Sehr geehrte Damen und Herren,
meine Name ist Andreas Sprecher und ich bin Videoproduzent. Mit über 3.500 Videos, welche im Internet monetarisiert werden, ist mir Urheberrecht im Internet sehr wichtig. Daneben bin ich aber auch Familienvater, Nutzer und EU-Bürger.
Daher möchte ich Sie um Ihre Meinung zu der geplanten Neuordnung des Urheberrechts in der EU befragen. Vornehmlich geht es mir um den geplanten Artikel 11 und den geplanten Artikel 13.

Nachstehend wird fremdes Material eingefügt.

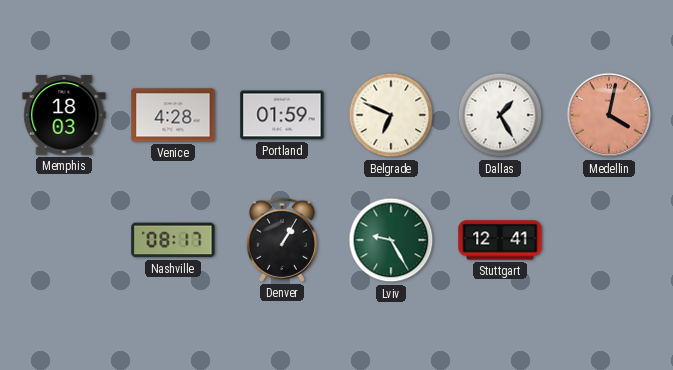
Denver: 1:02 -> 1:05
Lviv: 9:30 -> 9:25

Artikel 13 lässt sich mit dem Begriff "Upload-Filter" zusammen fassen. Als technisch versiertem Nutzer ist mir klar, dass ein effektiver Upload-Filter - wie im Richtlinien-Entwurf vorgesehen - nicht möglich ist. Unternehmen im Internet ist es nicht möglich Urheberrechtsverletzungen schon vor der "Verletzung", also kurz nach dem Upload, zu erkennen. Wäre das möglich, hätte der Gesetzgeber dies schon 1995 einführen können. Die beste technische Lösung wären Hash-Listen, aber auch die sind nicht so effektiv, wie vom Gesetzgeber gewünscht.

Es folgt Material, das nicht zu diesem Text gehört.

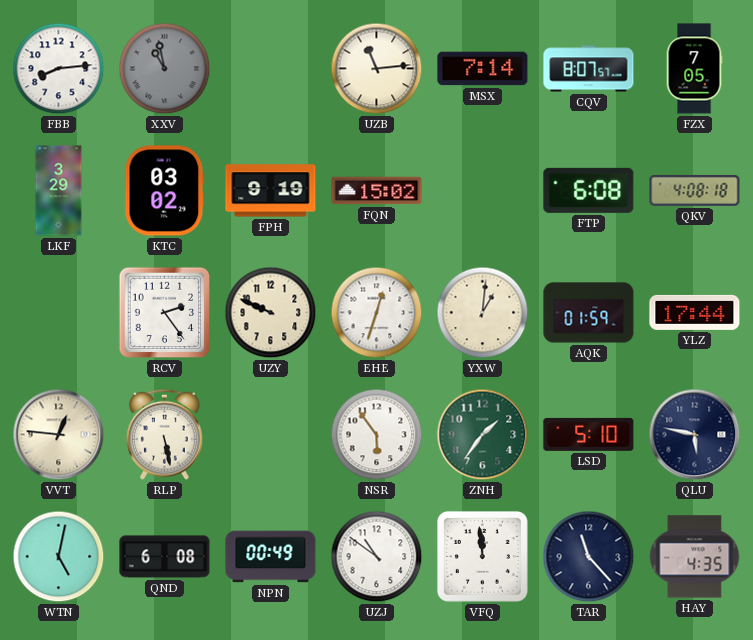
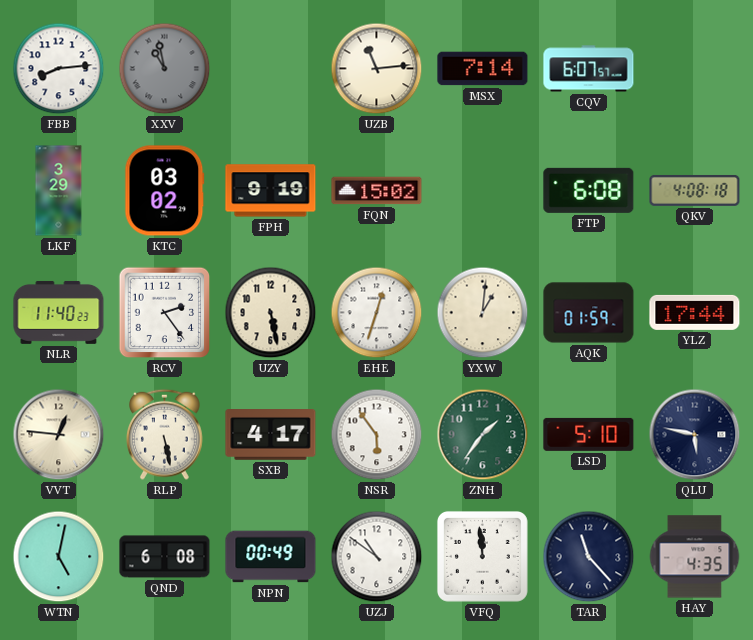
CQV: 8:07 -> 6:07
FZX: 7:05 -> none
NLR: none -> 11:40
UZY: 9:49 -> 5:28
SXB: none -> 4:17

Wenn aber irgendwelche Unternehmen die Man-Power und die finanzielle Power haben um so etwas zu stämmen, dann sind das sicher YouTube/Google und Facebook. Im Umkehrschluss ergibt sich daraus aber auch, das alle anderen (auch europäischen) Unternehmen, dies nicht können. Ist es demnach also Ihr Ziel alle potentiellen Konkurrenten von YouTube/Google und Facebook in Europa zu zerstören und damit das de facto Monopol von YouTube/Google und Facebook auf ewig zu zementieren? Dürfen demnächst nur noch die Unternehmen im EU-Internet auftreten, die 15 Mrd. EUR Reingewinn pro Jahr erwirtschaften? Weil für andere Unternehmen ist der Aufwand nicht zu bewältigen.
Die restriktive Gesetzgebung in Europa und Deutschland, hat in den letzten 25 Jahren dafür gesorgt, dass es ein europäisches Google/YouTube oder Facebook nicht entstehen konnte. Will man nun dafür sorgen, dass hier auch in Zukunft nichts entstehen kann?
Evtl. könnte man dies noch akzeptieren, wenn denn wenigstens auf der anderen Seite das gewünschte Ziel erreicht würde. Aber auch mit dem EU-Upload-Filter wird es nicht eine Urheberrechtsverletzung weniger geben. Die Plattformen die sich bisher um Urheberrechtsverstöße nicht gekümmert haben, werden es auch künftig außerhalb der EU nicht tun. Es ist ja nicht so, als wenn EU-Bürger künftig nicht mehr auf außereuropäische Angebote zugreifen könnten.
Dann gibt es noch die Plattformen im Internet, die selbst wenn sie Geld und Man-Power hätten, Uploads nicht verhindern können. Da wären Dienste zu nennen, die auf die Blockchain und/oder die sog. IPFS-Technik setzen.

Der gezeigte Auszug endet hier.